Students serve their country by joining the military

Students+wait+to+take+the+Armed+Services+Vocational+Aptitude+Battery+%28ASVAB%29+test+in+the+Career+Center+on+Thursday%2C+March+12%2C+2020.

Photo by Victoria Tong

Students wait to take the Armed Services Vocational Aptitude Battery (ASVAB) test in the Career Center on Thursday, March 12, 2020.

For the 244 years that the United States has been a country, it has been one of the highest honors to protect and defend the nation. From the Civil War to the two World Wars to Afghanistan, brave men (and now women) step up to do something not everybody can do: risk their lives for people they do not even know. 

What is even more astounding is that people as young as high school students take the leap in enlisting in the military. While most seniors prepare to attend college, not all do. Some students even choose to enroll in ROTC programs and other military academies, which will ultimately give them a position as an officer in the military.

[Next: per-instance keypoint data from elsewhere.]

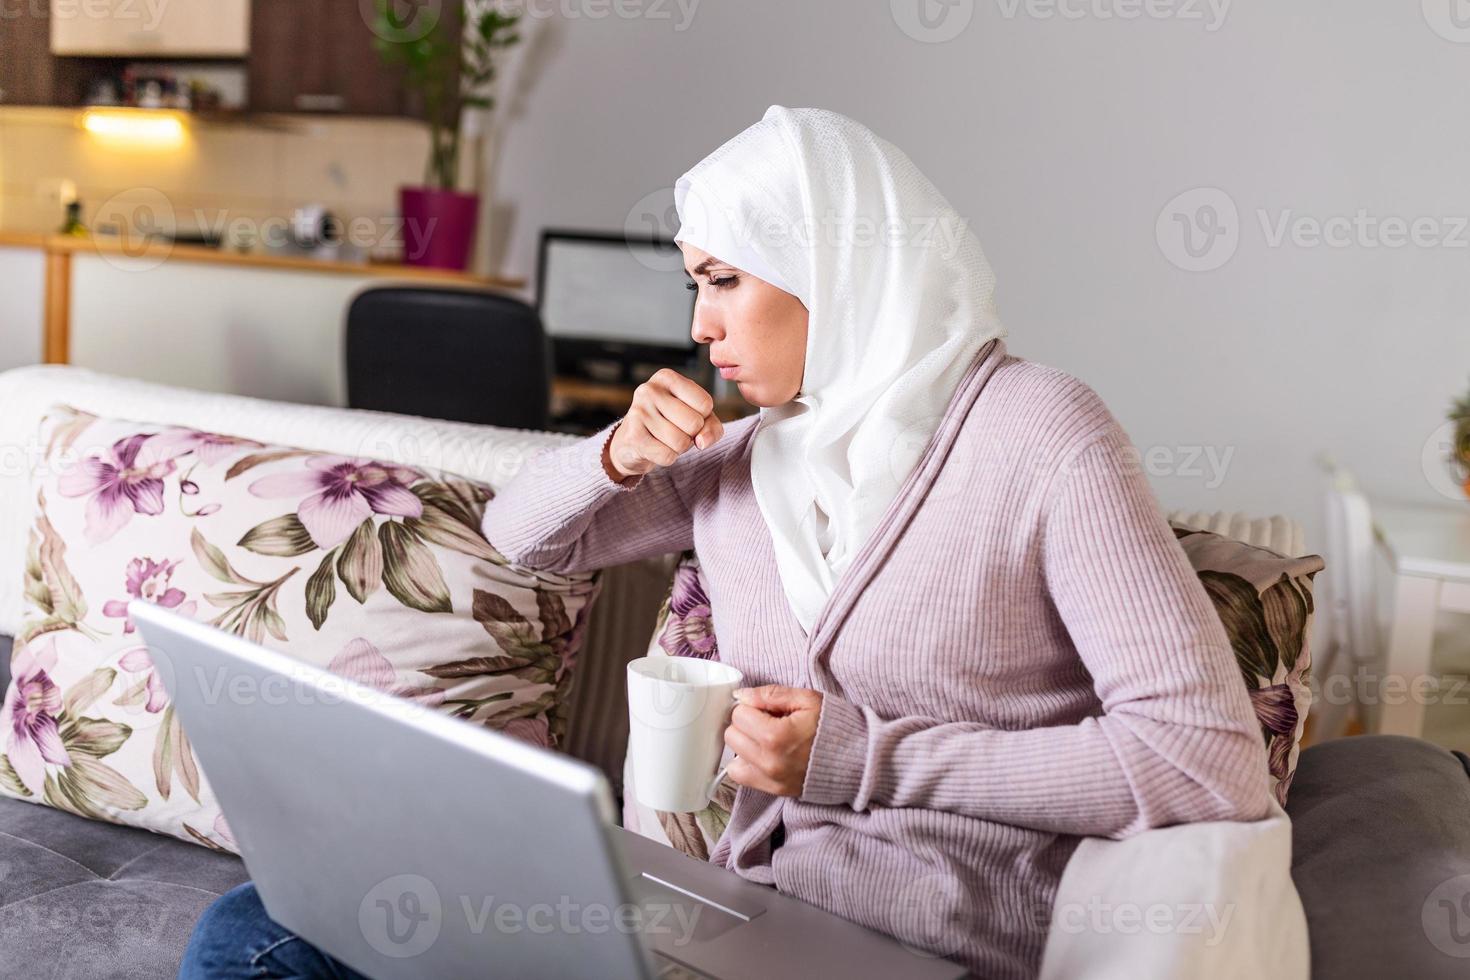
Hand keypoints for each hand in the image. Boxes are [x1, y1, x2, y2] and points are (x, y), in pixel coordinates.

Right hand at [604, 369, 724, 481]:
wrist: (631, 442)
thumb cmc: (670, 424)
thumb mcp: (696, 416)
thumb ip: (712, 426)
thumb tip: (701, 442)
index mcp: (667, 377)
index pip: (705, 403)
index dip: (703, 417)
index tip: (686, 415)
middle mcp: (650, 390)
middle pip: (694, 423)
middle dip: (691, 435)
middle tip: (674, 429)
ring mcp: (639, 412)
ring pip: (681, 442)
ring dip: (679, 447)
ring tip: (664, 438)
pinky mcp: (633, 436)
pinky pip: (667, 456)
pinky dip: (667, 458)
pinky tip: (655, 448)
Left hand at [723, 685, 822, 796]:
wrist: (857, 759)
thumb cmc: (833, 726)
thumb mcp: (807, 699)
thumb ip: (771, 694)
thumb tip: (741, 695)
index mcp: (775, 736)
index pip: (739, 714)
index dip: (752, 706)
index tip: (768, 708)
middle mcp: (769, 761)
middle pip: (732, 735)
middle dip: (746, 724)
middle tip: (768, 722)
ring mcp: (770, 779)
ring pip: (732, 758)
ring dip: (745, 745)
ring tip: (767, 740)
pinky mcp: (774, 791)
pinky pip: (742, 777)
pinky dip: (747, 764)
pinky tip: (764, 755)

According to a summary of MCPS student statistics from the 2016-17 school year, fewer than 5 percent of students decided to enlist in the military in both Richard Montgomery and the county as a whole. The bottom line is, not many high school students join the military instead of going to college. So what brings the people who do choose this path, to their decision? 

Photo by Victoria Tong
A poster in the Career Center advertises joining the Marine Corps after high school.

For senior Abbey Geary, the reason is personal. “I’ve always been someone that’s been really passionate about serving others. Like I volunteer in my community and I feel like that’s kind of my purpose. And since the military has been in my family, it kind of inspired me to pursue serving others in this way of serving the country and the people here.” Abbey applied to the Naval Academy earlier this summer and is now just waiting for a response. She is not enlisting quite yet, but being accepted to the Naval Academy would take her just a step closer. 

For those who may not know much about the Naval Academy, here is a description from Geary herself: “The Naval Academy, which is a four-year college, [is] basically where you have both military responsibility, but also you’re pursuing a major like you would at any other college … you also have to serve in the military, in the Navy or the Marines for five years after you graduate,” she explained.

If she gets into the academy, Geary plans on following in the footsteps of her father, who served as a lieutenant on a submarine. After her time at the academy, she will then go on to serve in the Navy, in aviation or on a ship. 

To fully understand this career path, it is important to know the differences between ROTC programs and military academies. A student in an ROTC unit essentially lives the life of a standard college student, with ROTC lessons on the side. A college-level military academy is an institution of higher learning of all things military. The two programs do, in the end, lead to the same result of having to serve after leaving the program. 

It kind of inspired me to pursue serving others in this way of serving the country and the people here.”

— Abby Geary

There are many reasons why students enlist or enter ROTC programs. One big motivation for many students is being able to attend college at some point without having crushing debts weighing them down. With the cost of college always on the rise, the tuition assistance offered by the military as a benefit from service is the only way many students may be able to afford to go to college.

Other reasons students may choose this career path include family tradition, to find themselves, to travel, to get experience in many fields and simply just out of the kindness of their hearts.

Though the enlistment process is a little different for everyone, the basics are the same. Upon deciding to enlist, one must visit a Military Entrance Processing Station (or MEPS) to begin the process, which includes the Armed Services Vocational Aptitude Battery (ASVAB) tests to help the individual identify which army jobs would best suit them based on their qualifications, physical exams, career counseling to help pick which branch of the military to join, the enlistment agreement, the enlistment oath and finally, basic training.

At the end of the day, joining the military right out of high school is not something for everyone. It takes a great deal of commitment, determination and hard work. But, the people who do choose this alternate career path find it fulfilling and as said by Geary, “The opportunity it brings me to serve other people is something I want to continue doing.”